PURPOSE: Provides a control for the Agency Witness, Eligibility Specialist, or Supervisor to record time elements involved in the hearing process, and provides a monitoring system to determine that hearing standards on certain Food Stamp decisions are met. This form is also used for statistical purposes for the Lambus v. Walsh report.
NUMBER OF COPIES AND DISPOSITION: This is an online form only and is completed for all Food Stamp hearings EXCEPT disqualifications, claims, and dismissed (i.e. individuals who do not appear for the hearing) or withdrawn (i.e., the county office decides to withdraw its proposed action). Complete this form within 10 days of receipt of the signed Decision and Order is date-stamped as received in the county office.
Submit a copy to State Office Program and Policy Unit (Food Stamps) either by E-mail to Deborah.A.Henry@dss.mo.gov, or fax it to the Program and Policy Unit (Food Stamps) at (573) 522-4333 within ten days of receipt of the hearing decision in the county office. The form may also be mailed to Program and Policy (Food Stamps) through regular State Office mail. Retain a duplicate copy at the county office for three years after the final decision date.
Take the following steps to send a copy via E-mail to the Food Stamp Unit:
INSTRUCTIONS FOR COMPLETION:
1. Case Name: Enter claimant’s full name as shown on the Food Stamp case.
2. Type of Assistance: No entry required. This form is only used for Food Stamps.
3A. DCN (Departmental Client Number): Enter the claimant’s 10-digit DCN.
3B. Supercase Number: Enter the claimant’s supercase number.
4. County Number: Enter the county number.
5. Eligibility Specialist/Load/Unit: Enter the name of the Eligibility Specialist involved in taking the adverse action and his/her load number. Enter name or number of the unit who completed the IM-87.
6. Hearing Number: Enter the complete hearing number shown on the Decision and Order. For example: 9999-FS-FY06JC, KC, or STL.
7A. Adverse Action: List the form created to notify the claimant of the adverse action which resulted in the request for a hearing (i.e., FA-510, FA-150, IM-112).
7B. Action: Check the appropriate box for the proposed adverse action. An example for each reason is listed below.
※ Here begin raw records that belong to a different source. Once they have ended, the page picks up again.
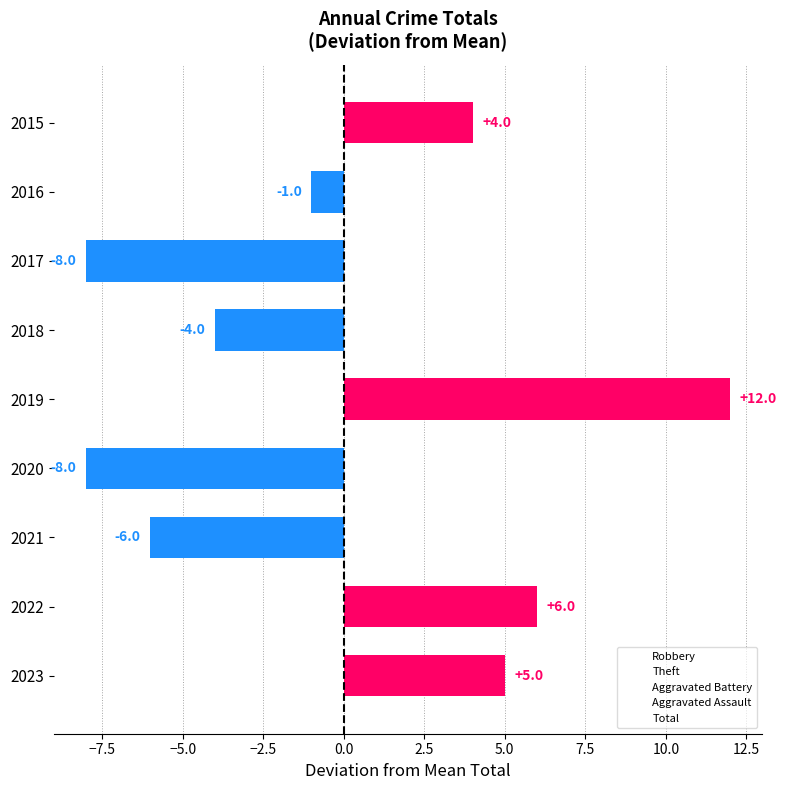

Between 2023 and 2020, which is larger?

2023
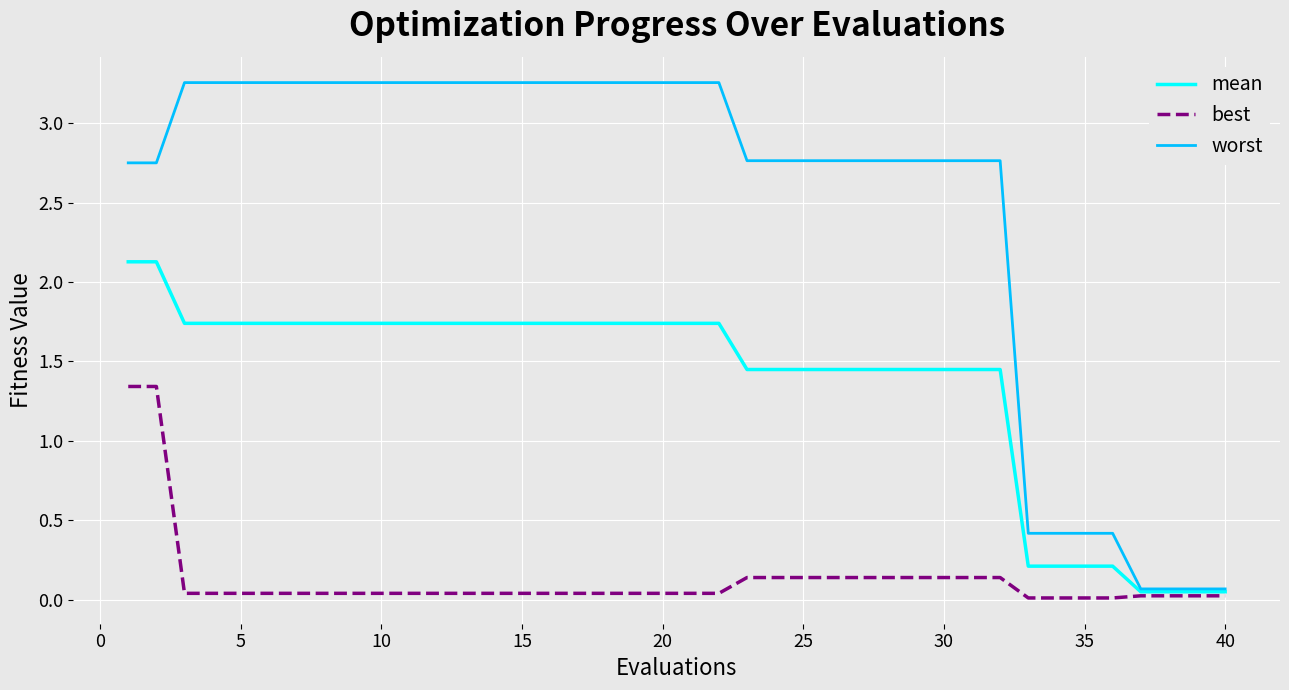

List the series in order of their overall mean, highest first.

worst, mean, best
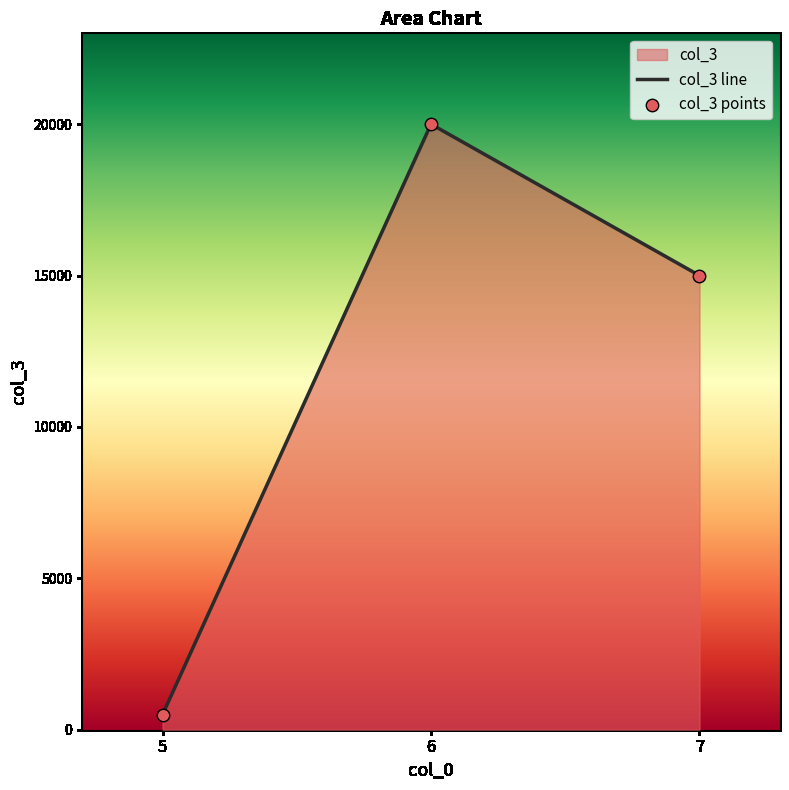

Which series contains the highest Y value?

col_3 line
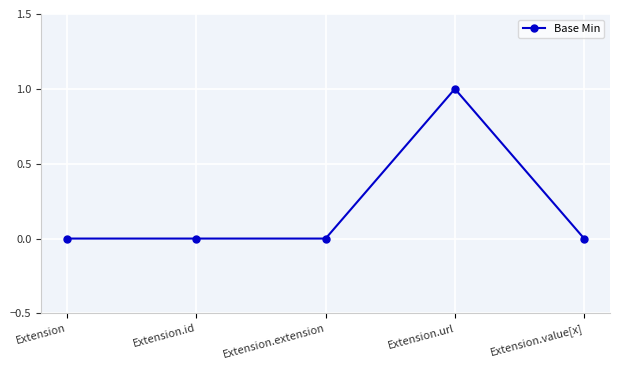

What is the change in value from Extension.extension to Extension.url?

+1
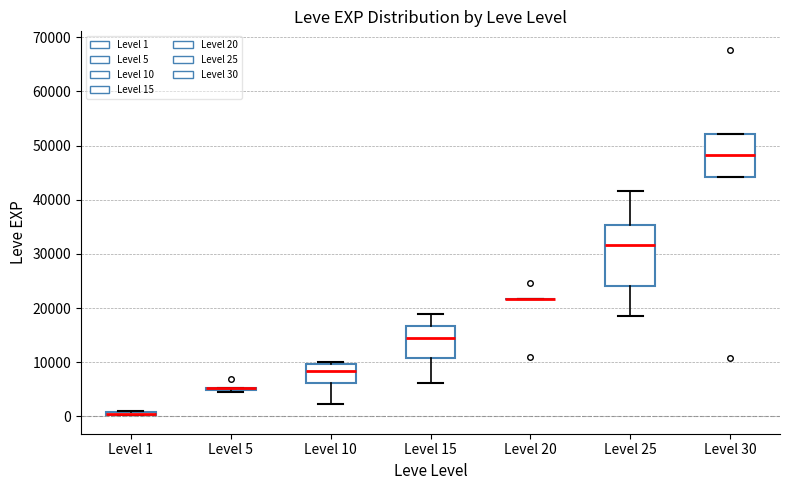

Which box is the tallest, from its lower edge to its upper edge?

Level 25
8. Hearing Request Date: Enter the date the claimant requested the hearing.
9. Date Hearing Held: Enter the date the hearing was conducted.
10. Was hearing rescheduled? Answer yes if the hearing was rescheduled from its original date. If the hearing date was changed, complete responses 10A, 10B, and 10C.
10A. Date Hearing was originally scheduled: Enter the date the hearing was originally scheduled.
10B. Was hearing rescheduled more than once?: Check yes if the hearing was rescheduled more than one time.
10C. If yes, who requested rescheduling(s), for what reason(s), and date(s)?: For each time a hearing was rescheduled, explain who requested the date change (i.e. Agency, client, client’s attorney, etc.), the reason it was requested to be changed, and the date the change was requested.
11. Date of Decision (Director’s Signature Date): Enter the date the Decision and Order was signed by the Director.
12. Date Decision Received in County Office: Enter the date the county office received the Decision and Order.
13. Decision: Of the four responses available, check the appropriate box. If explanation is necessary, use the comments section.
13E. Final Action Taken: If the Agency was reversed for either c or d above, enter what action was taken when the county received the signed Decision and Order. For example, case was cancel closed and benefits issued. Enter comments in EUMEMROL in FAMIS.
13F. Date Final Action was Completed: Enter the date the Eligibility Specialist entered and approved the final action taken in 13E above.
13G. Reason(s) for Delay in Implementation: Enter the reason the Eligibility Specialist did not implement the final action in a timely manner based on Food Stamp policy.
14. Comments: Enter comments, as appropriate.
15. IM-89 Contact Person: Enter the name of the individual who completed the IM-89.
16. Telephone Number: Enter the telephone number of the contact person for the hearing.